The broader message of the Ye et al. (1) report is that science may be moving into a period where equations do not play the central role in describing dynamic systems that they have played in the last 300 years. This is largely the result of the rapidly increasing power of computers. Another sign of this trend is that, from a very different direction, two related classes of equation-free models have emerged as computational power increased. The methodology of individual- or agent-based modeling does not specify equations at the level of populations and communities, and instead simulates the individual organisms and their interactions with each other and the environment (5). A related approach, cellular automata models, is based on local laws determining transitions of spatial cells between different states. Although it would not seem intuitively that cellular automata models can describe biological systems, Wolfram (13), through his Principle of Computational Equivalence, has proposed that it can form a universal foundation for all phenomena of nature. Both individual- or agent-based models and cellular automata models are bottom-up approaches for constructing models of phenomena, and although deeply different conceptually from EDM, are similar in not specifying equations for population level variables.
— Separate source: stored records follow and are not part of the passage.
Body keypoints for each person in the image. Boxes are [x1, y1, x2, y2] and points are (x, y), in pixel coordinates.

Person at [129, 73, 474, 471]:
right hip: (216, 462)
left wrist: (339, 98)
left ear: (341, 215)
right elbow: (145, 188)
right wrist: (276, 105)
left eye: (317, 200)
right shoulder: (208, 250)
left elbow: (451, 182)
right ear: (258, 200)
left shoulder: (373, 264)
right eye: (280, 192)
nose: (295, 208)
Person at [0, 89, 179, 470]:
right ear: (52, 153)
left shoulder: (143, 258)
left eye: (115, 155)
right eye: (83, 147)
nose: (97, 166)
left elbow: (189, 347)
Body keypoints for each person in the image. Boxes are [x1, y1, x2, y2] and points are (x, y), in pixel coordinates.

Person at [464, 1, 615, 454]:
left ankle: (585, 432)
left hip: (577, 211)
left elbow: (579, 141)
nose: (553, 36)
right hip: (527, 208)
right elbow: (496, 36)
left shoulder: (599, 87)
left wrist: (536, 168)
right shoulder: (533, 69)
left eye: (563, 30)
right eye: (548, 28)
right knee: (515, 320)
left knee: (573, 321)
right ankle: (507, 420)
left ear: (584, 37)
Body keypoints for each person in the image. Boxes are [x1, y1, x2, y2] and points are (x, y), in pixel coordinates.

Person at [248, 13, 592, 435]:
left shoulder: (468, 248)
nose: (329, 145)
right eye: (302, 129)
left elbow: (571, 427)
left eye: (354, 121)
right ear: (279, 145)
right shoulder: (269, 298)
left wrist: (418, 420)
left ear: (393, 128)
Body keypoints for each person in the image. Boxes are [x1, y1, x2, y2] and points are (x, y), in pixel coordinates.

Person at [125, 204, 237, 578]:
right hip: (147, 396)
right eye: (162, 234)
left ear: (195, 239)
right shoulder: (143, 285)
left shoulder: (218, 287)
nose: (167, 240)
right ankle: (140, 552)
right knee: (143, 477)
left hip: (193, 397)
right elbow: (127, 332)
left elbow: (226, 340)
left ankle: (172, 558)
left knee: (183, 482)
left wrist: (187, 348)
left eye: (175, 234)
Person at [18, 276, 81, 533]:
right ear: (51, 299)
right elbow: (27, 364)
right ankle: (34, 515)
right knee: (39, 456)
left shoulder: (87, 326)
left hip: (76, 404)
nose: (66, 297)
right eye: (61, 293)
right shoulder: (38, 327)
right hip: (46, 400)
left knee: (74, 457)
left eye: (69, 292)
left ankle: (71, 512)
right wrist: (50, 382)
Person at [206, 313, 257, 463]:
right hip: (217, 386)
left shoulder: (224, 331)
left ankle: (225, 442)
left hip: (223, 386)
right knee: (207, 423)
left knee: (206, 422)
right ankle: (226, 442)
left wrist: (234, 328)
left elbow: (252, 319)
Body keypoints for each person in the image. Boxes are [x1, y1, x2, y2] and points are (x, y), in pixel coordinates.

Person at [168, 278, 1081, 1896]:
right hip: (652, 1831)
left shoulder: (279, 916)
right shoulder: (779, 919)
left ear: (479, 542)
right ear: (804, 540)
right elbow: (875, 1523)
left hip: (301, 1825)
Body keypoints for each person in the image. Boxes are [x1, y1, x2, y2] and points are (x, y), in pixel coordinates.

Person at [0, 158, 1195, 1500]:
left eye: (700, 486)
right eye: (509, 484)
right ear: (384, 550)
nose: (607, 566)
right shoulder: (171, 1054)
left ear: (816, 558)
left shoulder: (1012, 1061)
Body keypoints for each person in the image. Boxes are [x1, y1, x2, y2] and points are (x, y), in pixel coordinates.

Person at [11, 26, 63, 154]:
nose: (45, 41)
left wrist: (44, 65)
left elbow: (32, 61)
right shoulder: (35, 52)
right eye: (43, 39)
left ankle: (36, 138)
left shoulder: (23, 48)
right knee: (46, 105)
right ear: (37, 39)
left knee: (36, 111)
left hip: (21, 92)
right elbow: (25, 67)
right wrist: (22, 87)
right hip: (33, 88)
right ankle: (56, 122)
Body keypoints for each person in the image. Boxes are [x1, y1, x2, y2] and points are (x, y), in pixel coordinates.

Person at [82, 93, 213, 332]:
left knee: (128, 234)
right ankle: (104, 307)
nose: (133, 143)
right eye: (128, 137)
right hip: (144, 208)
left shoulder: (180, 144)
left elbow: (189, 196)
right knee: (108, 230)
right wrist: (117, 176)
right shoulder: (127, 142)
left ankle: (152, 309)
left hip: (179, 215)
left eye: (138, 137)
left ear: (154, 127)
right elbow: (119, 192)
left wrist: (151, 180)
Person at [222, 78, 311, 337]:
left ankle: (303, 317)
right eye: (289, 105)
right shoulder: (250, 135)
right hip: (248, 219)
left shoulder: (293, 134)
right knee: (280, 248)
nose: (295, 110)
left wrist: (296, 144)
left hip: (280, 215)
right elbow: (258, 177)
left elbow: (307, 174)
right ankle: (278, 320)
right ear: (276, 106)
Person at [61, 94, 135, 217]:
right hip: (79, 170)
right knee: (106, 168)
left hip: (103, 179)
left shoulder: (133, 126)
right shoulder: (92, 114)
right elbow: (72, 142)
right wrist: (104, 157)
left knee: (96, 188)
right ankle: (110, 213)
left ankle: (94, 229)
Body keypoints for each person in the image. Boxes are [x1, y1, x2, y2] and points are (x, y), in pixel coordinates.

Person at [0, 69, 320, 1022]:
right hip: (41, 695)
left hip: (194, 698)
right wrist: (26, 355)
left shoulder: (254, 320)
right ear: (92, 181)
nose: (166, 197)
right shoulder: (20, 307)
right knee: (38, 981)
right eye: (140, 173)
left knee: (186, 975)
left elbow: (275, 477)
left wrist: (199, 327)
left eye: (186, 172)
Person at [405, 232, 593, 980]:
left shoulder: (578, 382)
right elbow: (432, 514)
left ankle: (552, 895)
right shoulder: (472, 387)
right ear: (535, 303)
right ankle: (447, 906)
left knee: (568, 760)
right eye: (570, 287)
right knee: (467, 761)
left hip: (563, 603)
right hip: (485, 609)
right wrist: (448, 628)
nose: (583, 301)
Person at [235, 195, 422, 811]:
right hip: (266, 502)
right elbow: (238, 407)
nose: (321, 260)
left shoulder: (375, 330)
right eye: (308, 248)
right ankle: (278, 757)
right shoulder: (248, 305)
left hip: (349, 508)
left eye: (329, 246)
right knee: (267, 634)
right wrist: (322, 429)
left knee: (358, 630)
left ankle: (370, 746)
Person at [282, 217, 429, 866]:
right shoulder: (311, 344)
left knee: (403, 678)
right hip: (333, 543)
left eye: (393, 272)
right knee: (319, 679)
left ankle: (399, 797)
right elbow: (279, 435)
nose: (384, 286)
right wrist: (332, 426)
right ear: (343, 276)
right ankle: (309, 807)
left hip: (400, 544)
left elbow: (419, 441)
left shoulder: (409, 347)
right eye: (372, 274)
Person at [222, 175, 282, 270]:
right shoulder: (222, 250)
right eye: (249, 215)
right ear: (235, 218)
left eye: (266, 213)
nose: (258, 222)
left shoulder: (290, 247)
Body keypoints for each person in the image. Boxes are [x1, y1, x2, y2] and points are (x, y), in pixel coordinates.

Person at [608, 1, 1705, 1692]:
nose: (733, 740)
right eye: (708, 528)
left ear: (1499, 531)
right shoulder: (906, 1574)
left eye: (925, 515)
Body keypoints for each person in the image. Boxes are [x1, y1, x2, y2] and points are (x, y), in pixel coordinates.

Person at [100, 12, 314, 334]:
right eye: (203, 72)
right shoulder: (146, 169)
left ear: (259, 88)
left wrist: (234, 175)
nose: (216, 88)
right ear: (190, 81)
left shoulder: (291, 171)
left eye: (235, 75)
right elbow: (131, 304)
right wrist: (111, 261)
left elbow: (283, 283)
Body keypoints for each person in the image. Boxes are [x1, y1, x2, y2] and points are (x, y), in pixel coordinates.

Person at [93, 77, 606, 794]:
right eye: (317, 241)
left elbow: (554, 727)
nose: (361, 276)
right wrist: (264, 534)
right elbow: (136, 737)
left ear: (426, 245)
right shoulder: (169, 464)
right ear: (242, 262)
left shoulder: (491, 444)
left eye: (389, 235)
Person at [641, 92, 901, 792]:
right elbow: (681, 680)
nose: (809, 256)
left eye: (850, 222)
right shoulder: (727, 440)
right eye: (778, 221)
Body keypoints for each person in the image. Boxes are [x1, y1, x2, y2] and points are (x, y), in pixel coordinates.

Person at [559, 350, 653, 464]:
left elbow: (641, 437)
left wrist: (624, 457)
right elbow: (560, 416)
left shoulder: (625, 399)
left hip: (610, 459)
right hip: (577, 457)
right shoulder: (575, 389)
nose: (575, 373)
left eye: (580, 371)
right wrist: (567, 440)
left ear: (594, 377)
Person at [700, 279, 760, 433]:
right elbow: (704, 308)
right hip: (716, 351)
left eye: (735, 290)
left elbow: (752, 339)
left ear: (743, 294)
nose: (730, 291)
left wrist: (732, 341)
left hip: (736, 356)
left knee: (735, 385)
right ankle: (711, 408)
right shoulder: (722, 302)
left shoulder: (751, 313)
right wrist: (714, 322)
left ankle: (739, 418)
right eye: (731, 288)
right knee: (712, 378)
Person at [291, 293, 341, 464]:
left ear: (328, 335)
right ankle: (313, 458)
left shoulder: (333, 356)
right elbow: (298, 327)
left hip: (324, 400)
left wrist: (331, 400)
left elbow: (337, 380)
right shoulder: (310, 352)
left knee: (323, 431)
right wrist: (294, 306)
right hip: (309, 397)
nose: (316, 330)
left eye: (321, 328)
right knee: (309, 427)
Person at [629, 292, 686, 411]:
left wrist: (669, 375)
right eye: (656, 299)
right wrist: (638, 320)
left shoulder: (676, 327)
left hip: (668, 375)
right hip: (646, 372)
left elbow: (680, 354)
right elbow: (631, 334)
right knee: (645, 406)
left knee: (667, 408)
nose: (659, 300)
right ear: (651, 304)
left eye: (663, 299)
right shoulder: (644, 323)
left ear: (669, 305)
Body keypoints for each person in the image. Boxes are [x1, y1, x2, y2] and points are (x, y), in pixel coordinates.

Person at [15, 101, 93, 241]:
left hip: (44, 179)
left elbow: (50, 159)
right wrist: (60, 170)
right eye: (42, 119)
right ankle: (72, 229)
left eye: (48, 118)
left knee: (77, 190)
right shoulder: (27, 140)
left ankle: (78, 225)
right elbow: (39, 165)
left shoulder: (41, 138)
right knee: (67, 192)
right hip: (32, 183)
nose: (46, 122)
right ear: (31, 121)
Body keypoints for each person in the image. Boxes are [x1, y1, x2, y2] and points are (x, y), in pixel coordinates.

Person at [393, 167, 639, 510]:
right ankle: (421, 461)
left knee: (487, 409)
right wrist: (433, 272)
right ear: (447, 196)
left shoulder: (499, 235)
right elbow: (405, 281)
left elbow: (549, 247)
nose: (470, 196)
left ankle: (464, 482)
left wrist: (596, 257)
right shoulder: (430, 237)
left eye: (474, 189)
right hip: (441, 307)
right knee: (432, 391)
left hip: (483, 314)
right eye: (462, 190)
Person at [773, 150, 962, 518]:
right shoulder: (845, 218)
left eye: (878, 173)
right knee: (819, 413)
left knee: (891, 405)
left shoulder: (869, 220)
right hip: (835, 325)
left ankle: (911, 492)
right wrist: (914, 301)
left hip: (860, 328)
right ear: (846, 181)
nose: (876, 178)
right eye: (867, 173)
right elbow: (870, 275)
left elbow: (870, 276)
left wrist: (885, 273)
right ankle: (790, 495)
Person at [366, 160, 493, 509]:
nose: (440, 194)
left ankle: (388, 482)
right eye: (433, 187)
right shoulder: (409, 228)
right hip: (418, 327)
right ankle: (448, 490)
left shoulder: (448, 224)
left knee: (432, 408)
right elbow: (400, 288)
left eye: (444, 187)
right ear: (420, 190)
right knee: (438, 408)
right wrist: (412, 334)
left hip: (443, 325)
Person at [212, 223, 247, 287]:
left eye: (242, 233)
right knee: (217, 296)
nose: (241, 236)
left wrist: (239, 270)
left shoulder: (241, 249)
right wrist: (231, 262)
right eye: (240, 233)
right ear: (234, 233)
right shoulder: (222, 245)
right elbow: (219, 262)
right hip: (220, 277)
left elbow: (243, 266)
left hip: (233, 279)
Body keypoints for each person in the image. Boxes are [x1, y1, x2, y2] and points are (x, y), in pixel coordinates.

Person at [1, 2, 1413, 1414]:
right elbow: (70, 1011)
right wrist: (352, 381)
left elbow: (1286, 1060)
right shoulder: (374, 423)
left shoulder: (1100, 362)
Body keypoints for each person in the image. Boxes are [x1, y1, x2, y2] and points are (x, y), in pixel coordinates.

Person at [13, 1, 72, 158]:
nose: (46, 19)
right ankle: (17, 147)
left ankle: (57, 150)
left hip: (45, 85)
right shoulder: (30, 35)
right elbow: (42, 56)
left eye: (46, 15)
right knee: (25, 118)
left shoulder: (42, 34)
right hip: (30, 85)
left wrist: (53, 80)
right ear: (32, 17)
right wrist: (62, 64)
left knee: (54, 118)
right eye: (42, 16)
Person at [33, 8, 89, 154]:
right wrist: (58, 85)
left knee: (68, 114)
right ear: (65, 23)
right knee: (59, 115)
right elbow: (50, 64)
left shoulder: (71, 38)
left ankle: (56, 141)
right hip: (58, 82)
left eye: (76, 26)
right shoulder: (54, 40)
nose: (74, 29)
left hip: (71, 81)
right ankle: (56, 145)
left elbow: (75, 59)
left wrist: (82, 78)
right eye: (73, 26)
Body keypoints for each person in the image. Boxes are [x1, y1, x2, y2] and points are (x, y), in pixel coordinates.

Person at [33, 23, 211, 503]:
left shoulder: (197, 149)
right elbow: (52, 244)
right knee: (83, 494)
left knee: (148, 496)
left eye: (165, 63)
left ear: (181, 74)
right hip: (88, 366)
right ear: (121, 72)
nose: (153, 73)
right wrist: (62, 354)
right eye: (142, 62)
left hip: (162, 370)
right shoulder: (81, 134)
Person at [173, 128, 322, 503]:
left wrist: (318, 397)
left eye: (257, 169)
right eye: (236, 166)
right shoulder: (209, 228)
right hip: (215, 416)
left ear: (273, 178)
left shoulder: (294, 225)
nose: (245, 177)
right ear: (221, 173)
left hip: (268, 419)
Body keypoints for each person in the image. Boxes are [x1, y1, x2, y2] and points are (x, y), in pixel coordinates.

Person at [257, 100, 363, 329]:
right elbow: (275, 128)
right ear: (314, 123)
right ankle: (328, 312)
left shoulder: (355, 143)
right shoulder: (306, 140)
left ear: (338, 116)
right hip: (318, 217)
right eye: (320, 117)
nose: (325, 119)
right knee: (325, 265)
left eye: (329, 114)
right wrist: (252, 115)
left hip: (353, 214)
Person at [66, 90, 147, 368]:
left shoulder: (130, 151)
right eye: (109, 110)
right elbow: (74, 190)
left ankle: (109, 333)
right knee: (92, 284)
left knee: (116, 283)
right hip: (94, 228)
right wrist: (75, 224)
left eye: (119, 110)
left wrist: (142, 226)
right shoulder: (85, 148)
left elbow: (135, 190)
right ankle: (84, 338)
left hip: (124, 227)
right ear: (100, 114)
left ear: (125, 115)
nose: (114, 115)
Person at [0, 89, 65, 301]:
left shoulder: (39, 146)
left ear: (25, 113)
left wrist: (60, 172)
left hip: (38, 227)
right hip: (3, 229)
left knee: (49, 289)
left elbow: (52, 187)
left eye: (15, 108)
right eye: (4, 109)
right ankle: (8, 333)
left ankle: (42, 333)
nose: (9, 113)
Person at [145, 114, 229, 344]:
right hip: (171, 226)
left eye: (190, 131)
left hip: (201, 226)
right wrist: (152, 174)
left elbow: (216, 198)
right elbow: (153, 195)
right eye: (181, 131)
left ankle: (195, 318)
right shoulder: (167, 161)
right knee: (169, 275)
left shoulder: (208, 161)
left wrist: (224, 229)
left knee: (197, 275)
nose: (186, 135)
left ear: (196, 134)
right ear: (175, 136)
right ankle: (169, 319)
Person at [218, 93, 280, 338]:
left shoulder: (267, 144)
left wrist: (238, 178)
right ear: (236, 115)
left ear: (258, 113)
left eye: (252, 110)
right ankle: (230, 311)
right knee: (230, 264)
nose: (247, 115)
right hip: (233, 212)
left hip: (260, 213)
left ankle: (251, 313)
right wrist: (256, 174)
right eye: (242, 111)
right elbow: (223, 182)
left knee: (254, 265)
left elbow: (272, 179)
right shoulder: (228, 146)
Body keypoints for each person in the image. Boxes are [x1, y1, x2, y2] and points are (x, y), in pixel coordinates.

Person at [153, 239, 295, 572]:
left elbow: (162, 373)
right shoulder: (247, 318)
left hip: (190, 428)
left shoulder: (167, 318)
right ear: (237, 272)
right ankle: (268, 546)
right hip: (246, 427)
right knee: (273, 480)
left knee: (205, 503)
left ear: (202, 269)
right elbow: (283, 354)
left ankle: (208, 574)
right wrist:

The EDM approach demonstrates progress toward solving important but seemingly intractable problems of ecology; predicting behavior of complex nonlinear dynamic systems with limited information. This approach also suggests that, with high-performance computation, the study of dynamic systems is moving away from formulation and parameterization of equations and toward letting data directly determine the model. Because of the central role equations hold in science, it also raises questions: How will these changes affect the way scientists communicate, the way they understand, and the way they think?